After Saturday night’s win at Columbia, Sears headed toward the locker room, high-fiving everyone in Yale gear who came across his path. After last season’s tiebreaker loss to Harvard, he had taken a picture of the scoreboard on his phone and saved it as his wallpaper as motivation throughout the summer. Now that the goal was compete, he had trouble finding the right words. “Euphoria,” he said, “that’s the feeling.”
The players gathered outside the locker room and mobbed Jones when he approached. And when Ivy League executive director Robin Harris told the Bulldogs they were going dancing, they erupted in another scream and held the trophy aloft.
“It's amazing,” said senior forward Brandon Sherrod, who scored 13 points in the win. “You look up in [our] gym and see the last time we got to the tournament was 1962, it really motivates you to win. Every college basketball player wants to go to the Big Dance. It’s unbelievable, a great time for our school, a great opportunity for our team. It’s surreal.”
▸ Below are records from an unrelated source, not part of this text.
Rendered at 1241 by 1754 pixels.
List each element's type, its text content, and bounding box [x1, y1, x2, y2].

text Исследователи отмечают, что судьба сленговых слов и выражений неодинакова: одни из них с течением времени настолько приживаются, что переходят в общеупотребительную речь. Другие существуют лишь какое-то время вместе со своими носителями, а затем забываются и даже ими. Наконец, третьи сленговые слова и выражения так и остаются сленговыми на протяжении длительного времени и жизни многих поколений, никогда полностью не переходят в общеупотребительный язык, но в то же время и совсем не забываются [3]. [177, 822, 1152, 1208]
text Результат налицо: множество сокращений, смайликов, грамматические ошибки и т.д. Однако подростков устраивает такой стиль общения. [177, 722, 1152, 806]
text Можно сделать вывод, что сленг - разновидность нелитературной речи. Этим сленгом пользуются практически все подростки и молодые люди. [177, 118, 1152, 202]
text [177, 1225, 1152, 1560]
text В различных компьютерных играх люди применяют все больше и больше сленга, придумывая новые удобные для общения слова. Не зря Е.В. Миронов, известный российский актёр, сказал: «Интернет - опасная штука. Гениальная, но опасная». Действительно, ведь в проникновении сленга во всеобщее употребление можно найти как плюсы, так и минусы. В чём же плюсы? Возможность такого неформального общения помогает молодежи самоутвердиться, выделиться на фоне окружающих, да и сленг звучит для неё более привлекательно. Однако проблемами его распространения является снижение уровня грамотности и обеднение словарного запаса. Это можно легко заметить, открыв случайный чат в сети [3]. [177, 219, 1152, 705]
Montague, though, wasn’t far from anyone’s mind. Questions about him peppered the postgame press conference. But no one on the team, including Jones or a school spokesman, would comment on the record about the reasons for Montague’s dismissal. Before the game, Jones said, “I won’t comment on anyone who isn’t a part of our basketball team.” After the game, he downplayed the significance of his team missing its captain, saying, “It’s not as big a hit as some people might think.” But some of the players seemed to feel differently. Senior guard Khaliq Ghani wrote “Gucci” on his wrist tape and held up four fingers after making a three-pointer with 5:59 left in the second half. “We’re not trying to offend anyone, it’s just coming from the heart,” Ghani said. “Jack is still the captain of our team.”
Several players told SI anonymously that they wouldn’t be showing their support if they had any doubt about his character. “We’re not hard-hearted or callous,” one player said. Clearly, though, there are people on campus who feel differently.
While the Bulldogs were ecstatic to have clinched a tournament bid, the controversy did cast a pall over the celebration. “Everyone says that after a championship, you can’t imagine your day going any better,” Sears said, “but tonight was not perfect for us. We miss Jack.”
On Saturday afternoon, after the team’s pregame meal, Sears had wanted to make sure Montague still felt connected to the Bulldogs. So he linked his laptop to a projector and all his teammates gathered around him. After a few rings on FaceTime, Montague appeared. From his home in Brentwood, the ex-team captain told his teammates he was rooting for them. And although he knew he’d never play at Yale again, he pledged that if the Bulldogs made the NCAA tournament, he’d find a way to be there with them.